- **Exercise data**

- - -

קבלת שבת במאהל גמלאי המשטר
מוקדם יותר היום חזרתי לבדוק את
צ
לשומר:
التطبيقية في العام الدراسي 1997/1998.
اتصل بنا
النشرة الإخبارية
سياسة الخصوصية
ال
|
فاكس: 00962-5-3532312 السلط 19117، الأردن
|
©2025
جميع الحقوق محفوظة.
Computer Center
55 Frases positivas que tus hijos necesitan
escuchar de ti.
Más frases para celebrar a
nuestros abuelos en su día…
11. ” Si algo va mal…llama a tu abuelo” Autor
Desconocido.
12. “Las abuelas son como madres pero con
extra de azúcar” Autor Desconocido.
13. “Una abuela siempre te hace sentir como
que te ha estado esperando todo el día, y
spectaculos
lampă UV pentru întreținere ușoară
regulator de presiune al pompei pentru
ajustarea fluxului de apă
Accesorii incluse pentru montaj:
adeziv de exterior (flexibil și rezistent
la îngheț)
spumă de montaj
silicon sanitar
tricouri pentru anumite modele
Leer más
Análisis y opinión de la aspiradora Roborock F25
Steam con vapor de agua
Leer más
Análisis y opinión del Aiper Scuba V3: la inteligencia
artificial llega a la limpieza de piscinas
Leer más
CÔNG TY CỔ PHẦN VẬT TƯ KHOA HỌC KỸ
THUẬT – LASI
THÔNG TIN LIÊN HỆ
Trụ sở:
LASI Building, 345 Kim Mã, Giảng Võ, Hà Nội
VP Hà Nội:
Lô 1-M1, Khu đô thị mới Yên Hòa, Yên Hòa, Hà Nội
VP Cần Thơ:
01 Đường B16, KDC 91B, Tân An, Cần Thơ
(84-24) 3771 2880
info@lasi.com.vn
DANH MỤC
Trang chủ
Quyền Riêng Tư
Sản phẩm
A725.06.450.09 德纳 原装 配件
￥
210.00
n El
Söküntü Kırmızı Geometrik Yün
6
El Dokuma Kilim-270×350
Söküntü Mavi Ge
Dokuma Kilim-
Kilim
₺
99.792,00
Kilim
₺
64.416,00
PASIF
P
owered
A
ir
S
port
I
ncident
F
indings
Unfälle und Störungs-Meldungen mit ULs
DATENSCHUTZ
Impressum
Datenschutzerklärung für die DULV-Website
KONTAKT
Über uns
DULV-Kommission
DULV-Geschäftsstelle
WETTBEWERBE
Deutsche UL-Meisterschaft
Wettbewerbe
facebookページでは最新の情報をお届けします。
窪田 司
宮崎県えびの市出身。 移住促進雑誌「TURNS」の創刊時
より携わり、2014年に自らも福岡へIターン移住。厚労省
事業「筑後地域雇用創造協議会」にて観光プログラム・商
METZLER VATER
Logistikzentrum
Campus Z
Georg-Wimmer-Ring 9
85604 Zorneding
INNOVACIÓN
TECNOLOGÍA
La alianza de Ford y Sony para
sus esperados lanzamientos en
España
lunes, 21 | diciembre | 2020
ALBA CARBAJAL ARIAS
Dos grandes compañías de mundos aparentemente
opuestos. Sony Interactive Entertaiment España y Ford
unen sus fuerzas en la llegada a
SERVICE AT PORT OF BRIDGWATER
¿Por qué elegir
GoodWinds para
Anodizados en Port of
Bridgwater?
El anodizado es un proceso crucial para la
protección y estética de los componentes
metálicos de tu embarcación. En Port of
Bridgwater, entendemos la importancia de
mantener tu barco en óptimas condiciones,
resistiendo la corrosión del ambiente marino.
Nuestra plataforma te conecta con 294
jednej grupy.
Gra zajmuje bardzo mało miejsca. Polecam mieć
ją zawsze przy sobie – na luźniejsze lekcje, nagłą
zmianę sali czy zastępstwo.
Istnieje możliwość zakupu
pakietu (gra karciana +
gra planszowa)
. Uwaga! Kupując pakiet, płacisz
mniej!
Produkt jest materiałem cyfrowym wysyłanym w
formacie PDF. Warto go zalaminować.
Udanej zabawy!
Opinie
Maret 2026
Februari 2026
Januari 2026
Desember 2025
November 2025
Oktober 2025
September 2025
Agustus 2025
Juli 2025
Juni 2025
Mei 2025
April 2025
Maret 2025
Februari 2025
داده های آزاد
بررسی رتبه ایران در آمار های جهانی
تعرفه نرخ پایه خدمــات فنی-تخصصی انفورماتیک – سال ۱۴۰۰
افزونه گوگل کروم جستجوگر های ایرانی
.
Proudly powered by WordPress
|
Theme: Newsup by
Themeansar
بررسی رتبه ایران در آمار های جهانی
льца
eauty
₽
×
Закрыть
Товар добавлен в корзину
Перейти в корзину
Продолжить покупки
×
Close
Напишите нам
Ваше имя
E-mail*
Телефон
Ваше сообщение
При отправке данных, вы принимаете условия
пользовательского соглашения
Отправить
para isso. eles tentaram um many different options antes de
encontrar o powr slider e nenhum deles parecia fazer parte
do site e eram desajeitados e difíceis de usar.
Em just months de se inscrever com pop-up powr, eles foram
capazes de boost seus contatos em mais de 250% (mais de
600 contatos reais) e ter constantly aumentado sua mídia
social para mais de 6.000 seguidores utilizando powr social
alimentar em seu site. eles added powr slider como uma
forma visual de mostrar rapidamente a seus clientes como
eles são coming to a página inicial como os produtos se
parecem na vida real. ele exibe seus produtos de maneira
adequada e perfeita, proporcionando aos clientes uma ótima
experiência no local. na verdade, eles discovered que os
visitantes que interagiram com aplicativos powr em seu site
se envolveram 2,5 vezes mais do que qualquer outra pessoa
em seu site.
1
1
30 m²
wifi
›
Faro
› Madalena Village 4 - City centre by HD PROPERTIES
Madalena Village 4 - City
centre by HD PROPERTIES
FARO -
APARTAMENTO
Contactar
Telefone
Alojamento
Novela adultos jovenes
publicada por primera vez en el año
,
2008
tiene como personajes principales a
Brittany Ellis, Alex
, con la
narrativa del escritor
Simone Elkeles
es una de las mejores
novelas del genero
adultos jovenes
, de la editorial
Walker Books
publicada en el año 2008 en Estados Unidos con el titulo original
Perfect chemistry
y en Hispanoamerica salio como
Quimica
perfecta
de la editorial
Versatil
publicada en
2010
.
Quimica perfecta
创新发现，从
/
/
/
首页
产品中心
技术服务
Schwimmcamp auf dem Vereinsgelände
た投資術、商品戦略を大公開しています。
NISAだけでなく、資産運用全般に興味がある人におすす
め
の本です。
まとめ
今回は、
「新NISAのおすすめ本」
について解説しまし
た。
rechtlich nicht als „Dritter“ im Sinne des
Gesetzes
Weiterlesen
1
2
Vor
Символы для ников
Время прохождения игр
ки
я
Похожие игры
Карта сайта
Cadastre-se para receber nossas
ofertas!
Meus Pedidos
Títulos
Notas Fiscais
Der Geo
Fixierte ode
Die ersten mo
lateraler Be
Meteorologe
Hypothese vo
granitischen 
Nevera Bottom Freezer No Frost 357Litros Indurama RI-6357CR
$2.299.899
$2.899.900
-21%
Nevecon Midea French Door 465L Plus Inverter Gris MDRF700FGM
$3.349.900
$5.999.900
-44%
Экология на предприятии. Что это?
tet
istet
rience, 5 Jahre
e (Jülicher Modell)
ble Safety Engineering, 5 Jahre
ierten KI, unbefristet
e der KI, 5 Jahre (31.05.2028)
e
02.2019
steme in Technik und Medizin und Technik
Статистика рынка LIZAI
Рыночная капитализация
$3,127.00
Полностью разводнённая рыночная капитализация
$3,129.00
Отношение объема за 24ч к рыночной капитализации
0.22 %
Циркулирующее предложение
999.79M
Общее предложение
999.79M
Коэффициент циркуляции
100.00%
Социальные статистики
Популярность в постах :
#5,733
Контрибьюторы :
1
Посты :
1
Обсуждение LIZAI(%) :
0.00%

- - -

- **Exercise brief**
Only the lines above, from the first through the one holding "Computer Center", are to be output, and they must be copied exactly.

- **Result**
קבלת שבת במאהל גמלאי המשטר
מוקדם יותר היום חזרתי לבדוק את
צ
לשומר:
التطبيقية في العام الدراسي 1997/1998.
اتصل بنا
النشرة الإخبارية
سياسة الخصوصية
ال
|
فاكس: 00962-5-3532312 السلط 19117، الأردن
|
©2025
جميع الحقوق محفوظة.
Computer Center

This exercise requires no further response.